## YOUR INSTRUCTIONS
When you reach the line in the listing below that contains "roll_deg: -2.8", begin returning lines exactly as written, and stop after the line that contains "focal_mm: 4.15". Return no other lines.

## DATA IN THIS EXERCISE

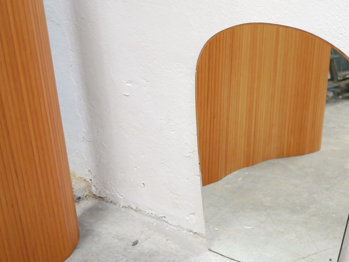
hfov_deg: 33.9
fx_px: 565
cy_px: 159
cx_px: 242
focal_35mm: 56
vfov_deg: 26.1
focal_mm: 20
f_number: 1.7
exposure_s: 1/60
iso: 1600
...
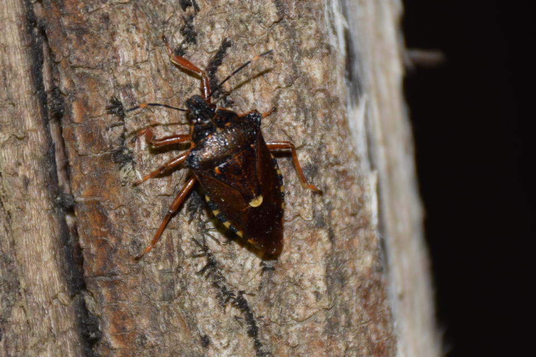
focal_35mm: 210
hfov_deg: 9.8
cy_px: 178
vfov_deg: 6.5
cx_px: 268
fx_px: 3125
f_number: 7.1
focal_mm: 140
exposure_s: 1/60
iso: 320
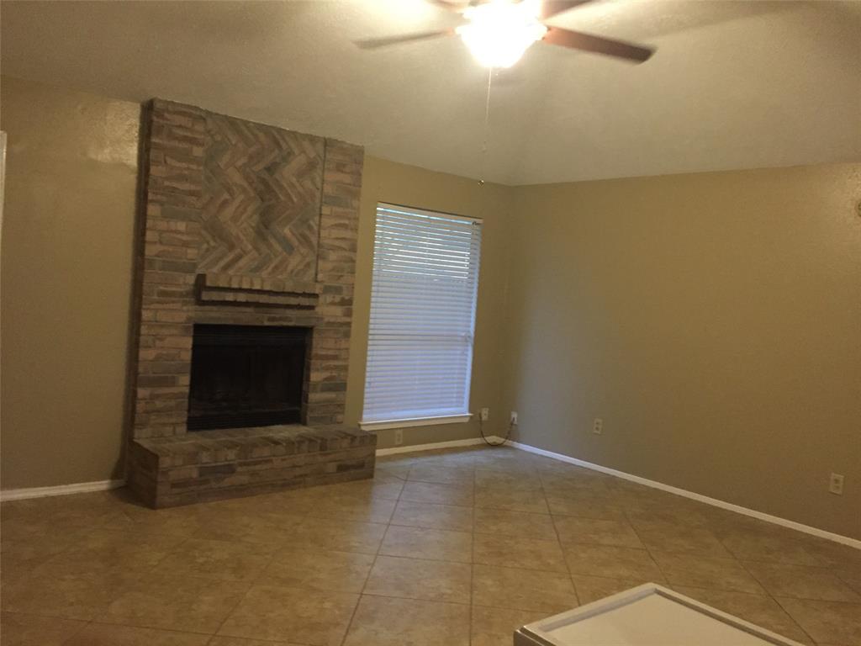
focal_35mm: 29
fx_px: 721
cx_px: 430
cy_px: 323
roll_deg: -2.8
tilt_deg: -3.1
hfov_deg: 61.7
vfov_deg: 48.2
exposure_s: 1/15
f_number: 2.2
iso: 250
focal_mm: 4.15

## EXERCISE RESPONSE
roll_deg: -2.8
tilt_deg: -3.1
hfov_deg: 61.7
vfov_deg: 48.2
exposure_s: 1/15
f_number: 2.2
iso: 250
focal_mm: 4.15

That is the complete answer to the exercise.